Primary Risk Drivers
Below is a snapshot of domains that materially influence the MARA Rating.
Clinical effectiveness
Burosumab demonstrates moderate clinical effectiveness by significantly increasing serum phosphate levels compared to placebo, with 94.1% of patients achieving normal phosphate levels. However, the evidence for improvements in patient-reported outcomes such as pain and fatigue is uncertain and primarily based on short-term data.
Cost effectiveness
The cost-effectiveness estimates for burosumab fall within the acceptable range for Healthcare resources, with an ICER around £20,000 to £30,000 per QALY gained. This suggests that the therapy is likely to be a cost-effective option for treating XLH in adults.
Quality of life
The evidence suggests moderate improvements in HRQoL, as indicated by the positive impact on physical functioning and pain reduction. However, the utility values are derived from indirect measures, and the absence of EQ-5D data introduces some uncertainty.
Supporting Domains
Safety and Adverse Effects
Burosumab has a very good safety profile, with mostly mild to moderate adverse events reported. Serious adverse events are rare, indicating that the treatment is well-tolerated compared to conventional therapies.
Comparator Selection
The clinical trials compared burosumab against placebo, which is appropriate given the context of treatment for XLH. However, the lack of direct comparison with conventional treatments limits the robustness of the evidence.

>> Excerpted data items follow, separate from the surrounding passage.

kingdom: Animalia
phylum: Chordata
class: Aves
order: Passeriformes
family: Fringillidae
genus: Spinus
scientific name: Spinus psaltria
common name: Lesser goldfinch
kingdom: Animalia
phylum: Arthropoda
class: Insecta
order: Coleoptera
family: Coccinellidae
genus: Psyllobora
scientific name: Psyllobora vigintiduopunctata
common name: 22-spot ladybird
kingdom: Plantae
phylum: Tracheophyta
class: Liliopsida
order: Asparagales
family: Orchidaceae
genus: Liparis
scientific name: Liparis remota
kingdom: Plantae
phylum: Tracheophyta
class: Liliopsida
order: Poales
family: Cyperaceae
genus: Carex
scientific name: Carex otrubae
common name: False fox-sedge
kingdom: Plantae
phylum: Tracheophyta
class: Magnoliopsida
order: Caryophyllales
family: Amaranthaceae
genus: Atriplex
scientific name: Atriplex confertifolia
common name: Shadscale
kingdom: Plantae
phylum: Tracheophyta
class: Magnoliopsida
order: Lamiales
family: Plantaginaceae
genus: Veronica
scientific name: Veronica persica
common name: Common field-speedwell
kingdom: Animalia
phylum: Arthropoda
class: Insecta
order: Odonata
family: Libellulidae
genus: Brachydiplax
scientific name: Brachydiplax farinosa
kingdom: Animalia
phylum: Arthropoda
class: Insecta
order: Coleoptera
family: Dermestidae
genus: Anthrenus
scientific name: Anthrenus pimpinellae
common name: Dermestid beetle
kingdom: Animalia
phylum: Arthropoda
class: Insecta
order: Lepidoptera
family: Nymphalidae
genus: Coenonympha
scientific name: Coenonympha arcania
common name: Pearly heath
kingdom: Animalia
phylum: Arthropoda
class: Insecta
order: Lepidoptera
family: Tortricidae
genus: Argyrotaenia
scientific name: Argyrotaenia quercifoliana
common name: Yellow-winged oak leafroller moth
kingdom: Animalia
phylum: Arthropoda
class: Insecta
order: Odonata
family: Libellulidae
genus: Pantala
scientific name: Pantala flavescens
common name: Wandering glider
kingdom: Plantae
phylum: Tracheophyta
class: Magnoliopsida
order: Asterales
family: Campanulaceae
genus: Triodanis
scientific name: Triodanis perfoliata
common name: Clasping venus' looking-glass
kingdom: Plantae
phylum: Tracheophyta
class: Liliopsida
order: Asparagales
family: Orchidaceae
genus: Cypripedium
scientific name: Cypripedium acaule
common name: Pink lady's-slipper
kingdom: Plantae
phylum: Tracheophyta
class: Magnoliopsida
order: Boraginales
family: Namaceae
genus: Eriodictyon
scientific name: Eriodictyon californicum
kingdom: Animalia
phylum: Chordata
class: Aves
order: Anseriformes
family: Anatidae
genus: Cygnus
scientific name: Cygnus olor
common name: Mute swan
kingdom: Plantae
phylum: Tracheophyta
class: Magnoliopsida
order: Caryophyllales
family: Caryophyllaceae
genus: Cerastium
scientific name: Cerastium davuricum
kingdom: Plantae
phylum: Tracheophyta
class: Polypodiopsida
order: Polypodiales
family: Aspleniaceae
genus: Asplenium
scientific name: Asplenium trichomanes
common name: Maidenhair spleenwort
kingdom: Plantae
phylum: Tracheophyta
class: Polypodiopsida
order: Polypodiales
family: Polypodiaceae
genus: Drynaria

Patient Population and Subgroups
The trial population is representative of the adult XLH population, with relevant subgroups identified. However, there are concerns regarding the generalizability of findings to all adults with XLH due to the narrow focus of the evidence.
Care Pathway Integration
Burosumab can be integrated into existing care pathways with minor adjustments, as it is less burdensome than conventional treatments. This facilitates its adoption in clinical practice.
Resource Use and Cost Implications
The resource implications of burosumab are manageable, with the potential for cost savings in the long term due to reduced complications associated with XLH. The economic model supports this view.
Evidence Quality and Robustness
The evidence base is strong, primarily derived from a Phase 3 RCT, although there are some limitations regarding the generalizability and the reliance on indirect measures for HRQoL.
Uncertainty, Sensitivity, and Broader Impacts
There are notable uncertainties regarding the long-term effects of burosumab, particularly concerning its impact on mortality and the assumptions made in the economic model. These uncertainties may affect the overall decision-making process.